Chistes variados
La orden decía:
“Buscar y arrestar al sargento Pérez con el mayor sigilo”.
Una semana después llega un comunicado a la capitanía:
“Sargento Pérez arrestado, seguimos buscando al mayor Sigilo”.
Dos amigos:
—Oye, ¿Tú te acostabas con tu mujer antes de casarte?
—Yo sí, ¿y tú?
—Yo también, pero que conste que no te conocía.

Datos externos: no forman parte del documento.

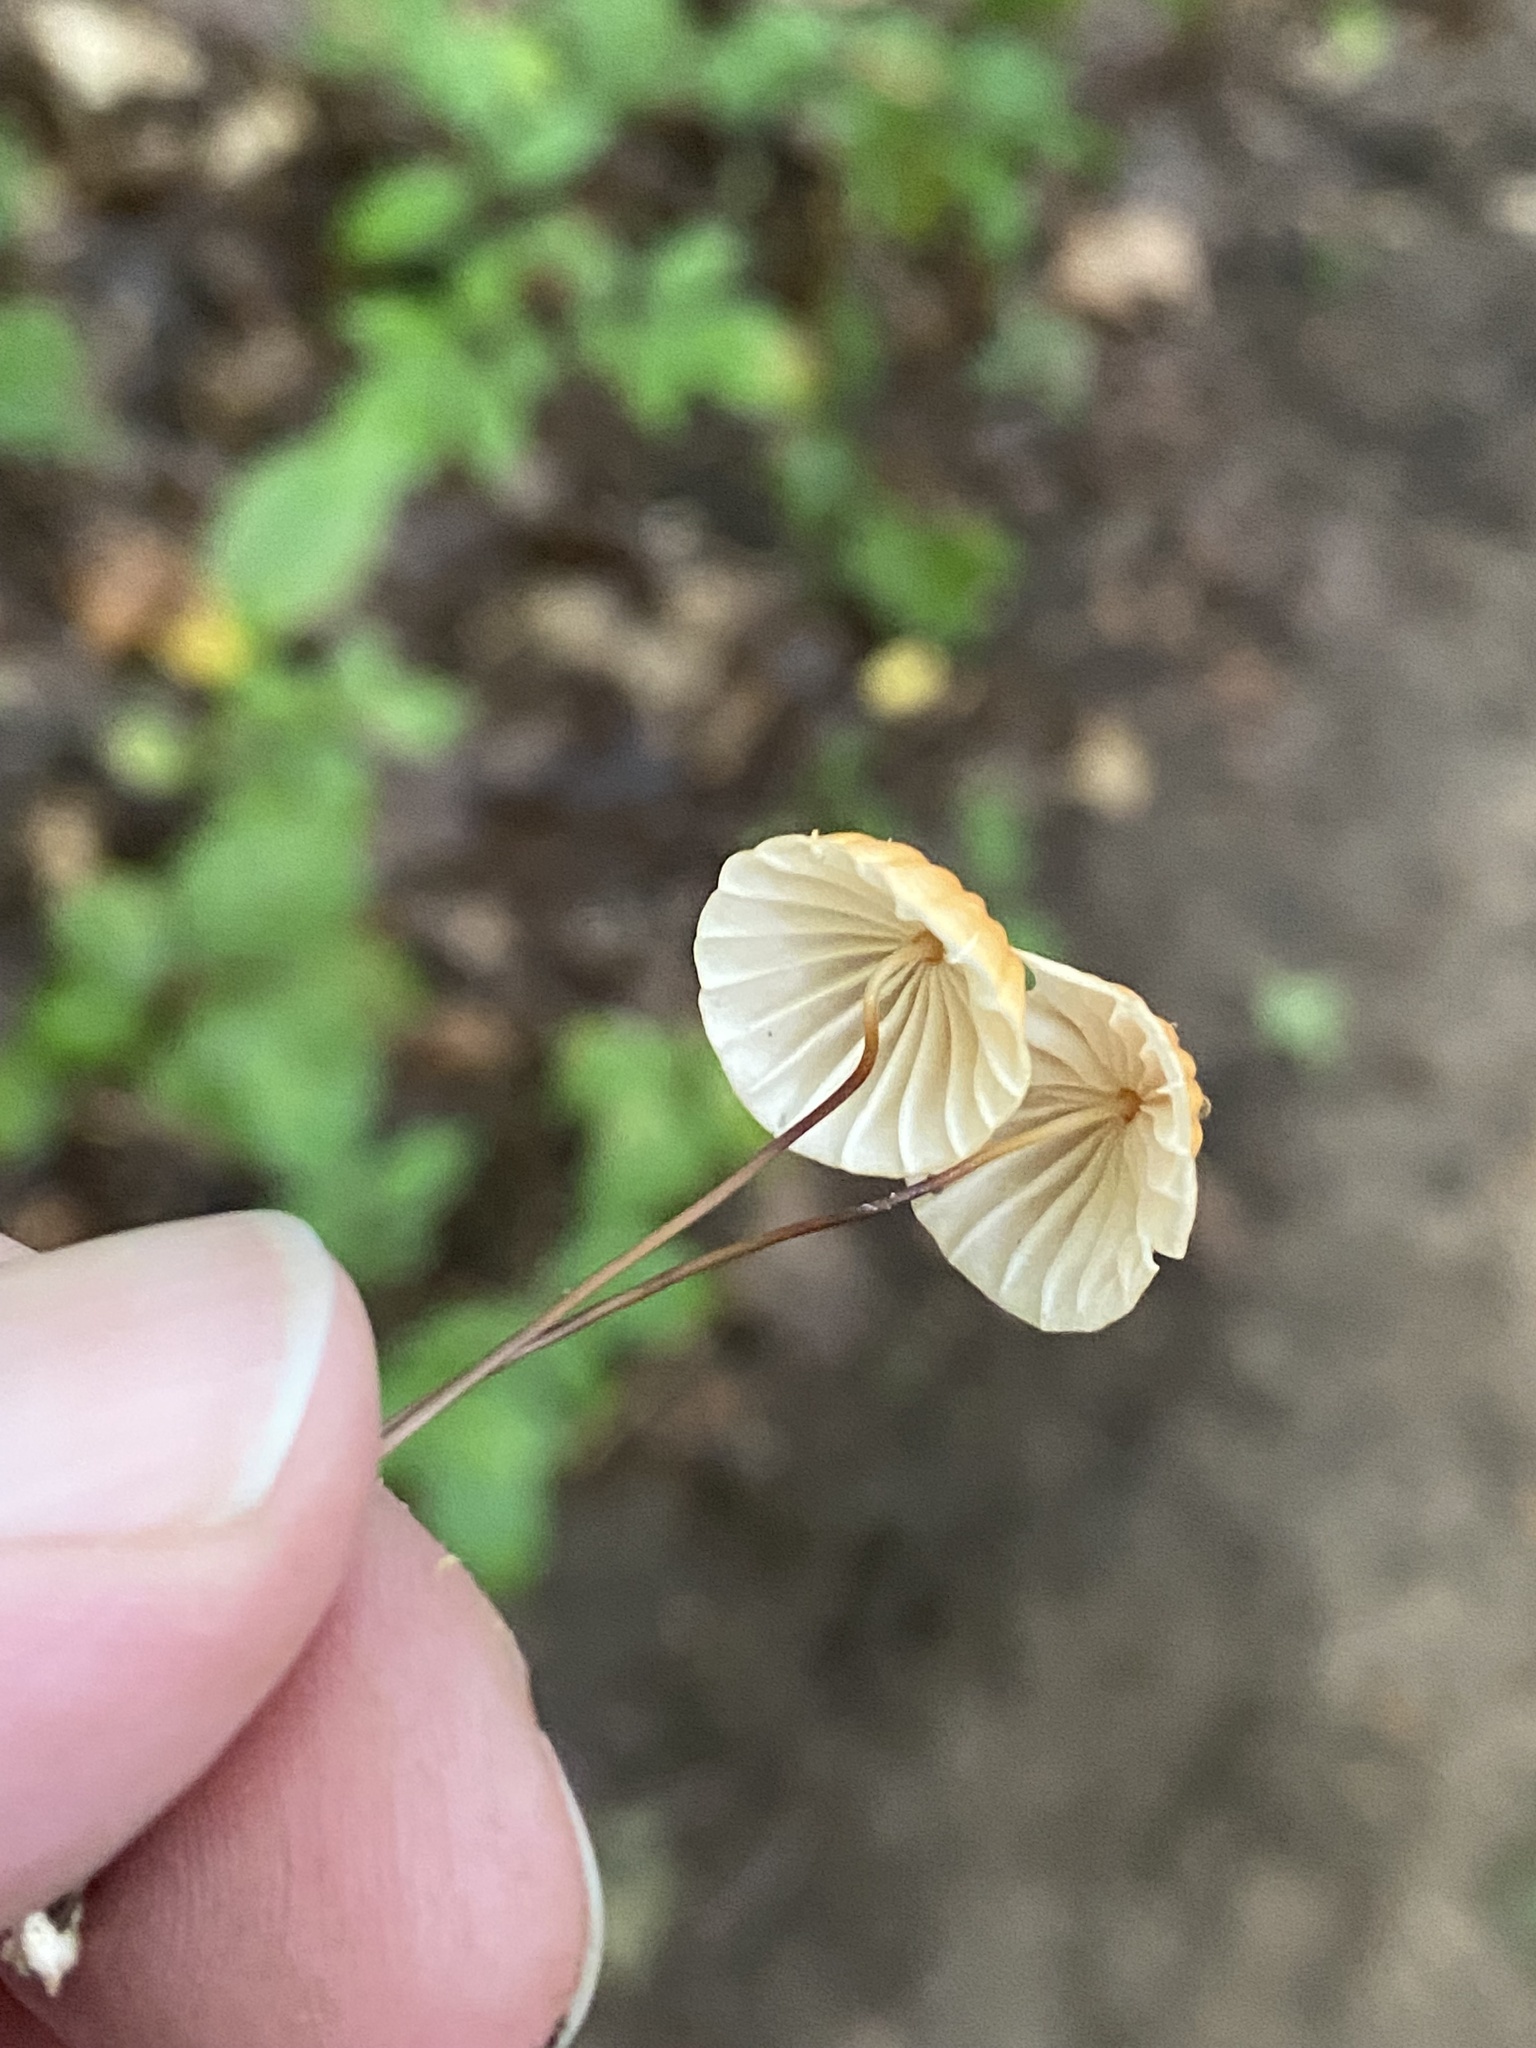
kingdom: Fungi
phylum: Basidiomycota
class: Agaricomycetes
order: Agaricales
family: Marasmiaceae
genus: Marasmius
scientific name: Marasmius siccus
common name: Orange pinwheel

—Almirante: quince carabelas aproximándose.
—¿Una flota?
—No, flotan todas.
En la milicia:
—Compañía…, ¡armas al hombro!
...
—¡El del tanque no, imbécil!
—Íbamos yo y Manolo...
—No, ¡íbamos Manolo y yo!
—OK, listo, yo no iba.
Ring, ring…
—¿Sí?
—¡Doctor, doctor, mi mujer está a punto de dar a luz!
—¿Es su primer hijo?
—No, soy su marido.
Una madre dice a otra:
—¿Qué tal tu hija?
—De maravilla. Después de hacer la entrevista para ese trabajo que te
dije, la escogieron. En dos semanas la han ascendido de administrativa a Jefa
de Sección, el jefe le ha dado un coche de la empresa y ahora le va a alquilar
un apartamento cerca de la oficina para que tarde menos en llegar al trabajo.
¿Y la tuya?
— Pues la mía igual de puta pero con menos suerte.
—Manolito, ¿por qué no regaste el jardín?
—Porque está lloviendo a cántaros.
—No seas vago, hombre, aquí tienes un paraguas.
Anuncio:
“Pinto casas a domicilio”.
Estando de cuerpo presente el marido, se acerca un amigo a la viuda:
—Lo siento.
—No, déjalo mejor acostadito.
—Oye, Manolito, dime: ¿cuántos grados
marca el termómetro?
—Cero grados.
—Qué bueno hombre, ni frío ni calor!